Dia meyakini, harga beli produk untuk bansos, termasuk minyak goreng di tingkat distributor juga tidak kalah ekonomis dengan pabrik. Urusan keekonomisan harga dapat tercapai dari tawar menawar, dan berkurangnya biaya angkut.

Serap Tenaga Kerja
Yang juga merasakan angin segar, adalah pengadaan goodie bag alias tas jinjing bansos, Kementerian Sosial menggandeng PT Sri Rejeki Isman (Tbk) atau Sritex, perusahaan berbasis di Sukoharjo yang kemudian memberdayakan mitra dengan melibatkan sekitar 30.000 pekerja.

“Kami ingin memberdayakan tenaga kerja dengan melibatkan para pelaku usaha mikro, kecil, dan menengah (UMKM) di wilayah Soloraya. Karena itu, kami memercayakan pembuatan tas bansos sembako sebanyak 1,9 juta tas kepada PT Sritex dan mitra kerjanya,” kata Sekretaris Jenderal Kementerian Sosial Hartono Laras dalam keterangan tertulisnya, Sabtu (18/7) lalu.

Hartono mengatakan, ada multiplier effect dengan melibatkan masyarakat terdampak pandemi covid-19 . Efeknya, kondisi perekonomian daerah bangkit di masa sulit seperti sekarang. Dia berharap, program pemberdayaan masyarakat untuk bansos sembako berlanjut hingga pandemi covid-19 hilang.

Presiden Direktur PT Sritex Iwan Setiawan Lukminto menjelaskan, ada 30 mitra kerja yang dilibatkan dalam pembuatan tas bansos pangan Kementerian Sosial. Puluhan mitra kerja itu tersebar di wilayah Soloraya. Iwan memperkirakan jumlah tenaga kerja yang terlibat dalam pembuatan tas bansos pangan sekitar 30.000 orang.

“Ibarat ikan kena air bakal hidup kembali.

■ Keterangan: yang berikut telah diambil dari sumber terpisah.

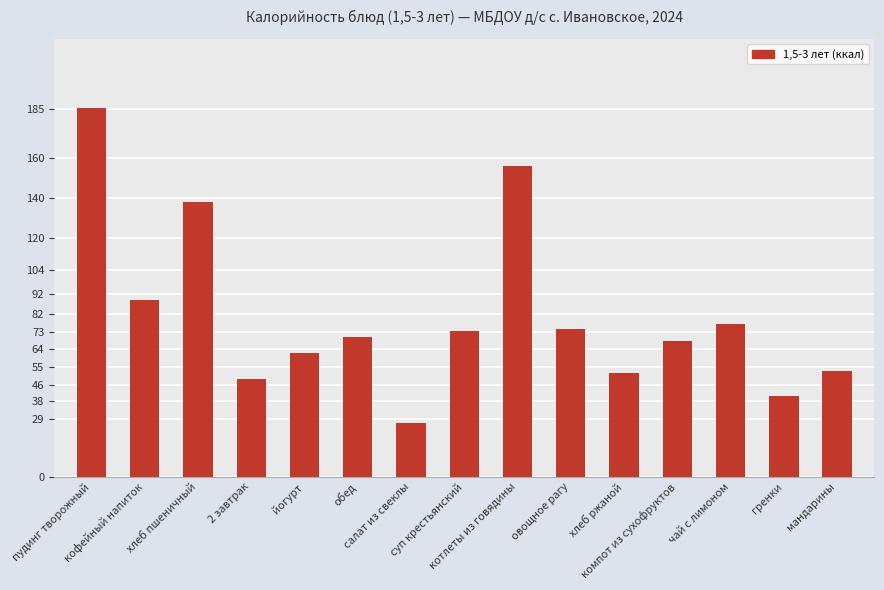

How many bars are there in total?

15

Hal ini terobosan baru di sektor industri. Karyawan jangan di-PHK tapi diberi pekerjaan agar mendapat penghasilan,” kata dia.

Efek berturut dari bansos, diakui Institute for Development of Economics and Finance (Indef). Di hulu, produsen-produsen pengisi bahan pokok mendapat berkah dengan adanya bansos. Keberadaan program tersebut dinilai meningkatkan permintaan dan sekaligus stok bahan-bahan sembako secara otomatis.

“Kalau dari segi dunia usaha memang terjadi peningkatan dari jumlah sembako, artinya juga terjadi peningkatan suplai dari bahan-bahan sembako yang disediakan oleh penyedia-penyedia sembako,” kata Ekonom Indef Media Wahyudi Askar kepada Validnews di Jakarta, Senin (14/12).

Pada saat sama, masih ada hal-hal yang mengusik. Indef mencatat, penyediaan bahan bansos belum merata. Ada kesan dominan, ini hanya melibatkan perusahaan-perusahaan besar tanpa melibatkan usaha mikro, kecil, dan menengah (UMKM). Laba hanya dinikmati usaha-usaha segmen menengah dan besar.

Indef mengusulkan, eksekusi bansos dilakukan dengan skema cash transfer. Penyaluran dan tunai ke tiap rumah tangga tepat sasaran, bisa lebih mengangkat perekonomian. Pun, penerima manfaat bisa membelanjakan uangnya sesuai kebutuhan prioritasnya masing-masing. Cara ini, dinilai bisa lebih berimbas ke perekonomian lebih mendasar.

“Sembako bukan ide yang tepat jika dibandingkan cash transfer. Sekarang masyarakat itu belum tentu butuh minyak goreng, belum tentu semuanya butuh beras. Jadi uang sudah jauh lebih efektif sekarang,” tutup Media.